#### Information given ####

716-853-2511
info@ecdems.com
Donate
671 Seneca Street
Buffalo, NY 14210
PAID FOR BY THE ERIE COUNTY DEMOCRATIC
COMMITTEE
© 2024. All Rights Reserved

####

» **Task instructions**
Output every line from the records, exactly as written.

» **Written response**
716-853-2511
info@ecdems.com
Donate
671 Seneca Street
Buffalo, NY 14210
PAID FOR BY THE ERIE COUNTY DEMOCRATIC
COMMITTEE
© 2024. All Rights Reserved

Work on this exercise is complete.